Epinay-Villetaneuse, a station in the Paris region. SNCF is testing there a train stopping aid system for drivers. This project is part of a more global approach to assess feasibility of platform doors along the platforms with automatic door opening. Its success is based on precise stopping. Not so simple if you consider the inertia force of a train weighing several thousand tonnes arriving at a station at a speed of 80 km/h. Without anticipation, it is impossible to stop the train precisely. Accompanying the driver with a system capable of collecting, analysing and communicating in real time the position of the train in relation to its operating stopping point (OSP); this is the challenge of the solution developed by CLEARSY. Its train stopping aid system accompanies the driver over the last 40 metres. It goes very fast: it only takes about ten seconds to go through them.
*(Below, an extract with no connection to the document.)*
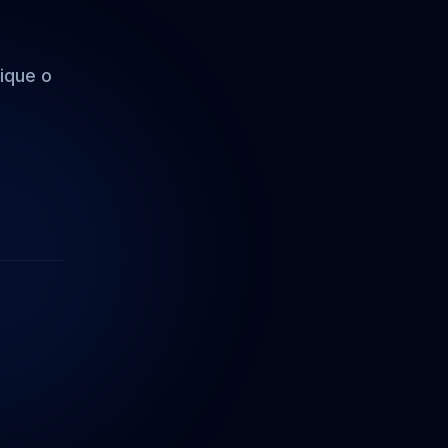
ique o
Such a system involves two functions. The actual stopping aid function and the function for calculating the train’s position. The first is supported by one lightboard with two different displays on each of which you can see a gauge, materialized by LEDs, which empties as the train progresses and so indicates the intensity of braking. At 40 metres from the stop point, the driver enters the area covered by the first gauge. The second gauge will enable the driver to find the perfect stopping point, it intervenes on the last 75 centimetres, specifies Sébastien Chabanel. The position function is trickier because it involves continuous, dynamic measurement and rapid data processing. This is ensured by a complex algorithm developed by CLEARSY. It provides the two gauges with position information calculated from images delivered by optical sensors installed on the platform. The orientation of the sensors determines the detection area, and in-house software “allows us to interpret what the sensors see”. Like the sensors, the lightboard is on the platform: the solution does not require any on-board equipment, which is ideal for a pilot program.
CLEARSY has developed and successfully tested this solution in Stockholm for two stations of the prestigious Citybanan line. SNCF, which was familiar with this project, came to us with the same requirement as the Swedish customer, to improve train stopping precision, in the same context of platform screen doors with automatic door opening,” explains Sébastien Chabanel, the engineer in charge of the project at CLEARSY. So we gave our SNCF customer the benefit of our feedback. Starting with the 40-metre measurement. We know from the tests carried out in Stockholm that this is the distance the driver needs to brake successfully.
Operational tests are being carried out on the system in service since November 2019. They will notably allow us to measure its impact on train punctuality.